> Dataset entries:
━━━━━━

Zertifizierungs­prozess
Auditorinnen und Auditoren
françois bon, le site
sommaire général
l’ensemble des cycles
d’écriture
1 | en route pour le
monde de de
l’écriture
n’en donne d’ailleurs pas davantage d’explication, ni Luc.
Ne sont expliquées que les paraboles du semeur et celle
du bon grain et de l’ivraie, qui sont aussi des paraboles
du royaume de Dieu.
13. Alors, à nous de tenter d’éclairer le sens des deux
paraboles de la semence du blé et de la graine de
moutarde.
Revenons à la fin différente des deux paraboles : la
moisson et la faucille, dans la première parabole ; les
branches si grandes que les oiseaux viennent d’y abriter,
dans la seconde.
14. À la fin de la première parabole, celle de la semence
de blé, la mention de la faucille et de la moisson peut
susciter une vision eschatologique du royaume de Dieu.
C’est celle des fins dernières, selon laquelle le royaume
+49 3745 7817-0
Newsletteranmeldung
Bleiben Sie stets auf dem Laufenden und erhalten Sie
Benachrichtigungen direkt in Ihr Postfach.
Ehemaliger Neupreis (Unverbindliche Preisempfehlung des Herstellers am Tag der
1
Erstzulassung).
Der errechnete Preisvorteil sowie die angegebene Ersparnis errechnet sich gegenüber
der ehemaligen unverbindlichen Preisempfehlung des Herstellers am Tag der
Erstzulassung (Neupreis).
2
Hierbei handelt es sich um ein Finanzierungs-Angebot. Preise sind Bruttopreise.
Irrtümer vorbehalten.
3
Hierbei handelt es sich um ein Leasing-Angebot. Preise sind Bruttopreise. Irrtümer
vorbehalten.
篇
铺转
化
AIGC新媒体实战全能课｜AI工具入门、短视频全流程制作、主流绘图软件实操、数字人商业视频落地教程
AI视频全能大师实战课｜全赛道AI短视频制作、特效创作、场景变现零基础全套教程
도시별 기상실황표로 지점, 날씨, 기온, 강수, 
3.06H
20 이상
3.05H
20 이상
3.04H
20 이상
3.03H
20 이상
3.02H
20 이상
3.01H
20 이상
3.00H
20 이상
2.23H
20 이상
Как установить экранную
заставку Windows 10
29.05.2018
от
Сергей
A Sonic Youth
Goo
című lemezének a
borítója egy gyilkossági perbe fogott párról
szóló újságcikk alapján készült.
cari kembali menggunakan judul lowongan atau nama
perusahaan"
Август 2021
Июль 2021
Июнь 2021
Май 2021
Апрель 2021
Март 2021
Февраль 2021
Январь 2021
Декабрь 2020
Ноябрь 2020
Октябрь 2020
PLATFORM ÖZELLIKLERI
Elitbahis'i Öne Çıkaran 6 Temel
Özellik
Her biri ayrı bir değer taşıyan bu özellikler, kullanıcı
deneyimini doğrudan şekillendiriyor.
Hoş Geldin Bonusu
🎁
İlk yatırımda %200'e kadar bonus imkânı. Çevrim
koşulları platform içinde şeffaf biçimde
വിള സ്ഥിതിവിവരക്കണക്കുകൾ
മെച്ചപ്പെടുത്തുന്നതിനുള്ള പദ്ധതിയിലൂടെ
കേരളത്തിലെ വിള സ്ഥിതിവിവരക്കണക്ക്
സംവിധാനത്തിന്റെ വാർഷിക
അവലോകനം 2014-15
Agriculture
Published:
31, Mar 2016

━━━━━━

> What is expected:
Return the number of lines in the records holding the string "sont", without any other words.

> Exercise result:
2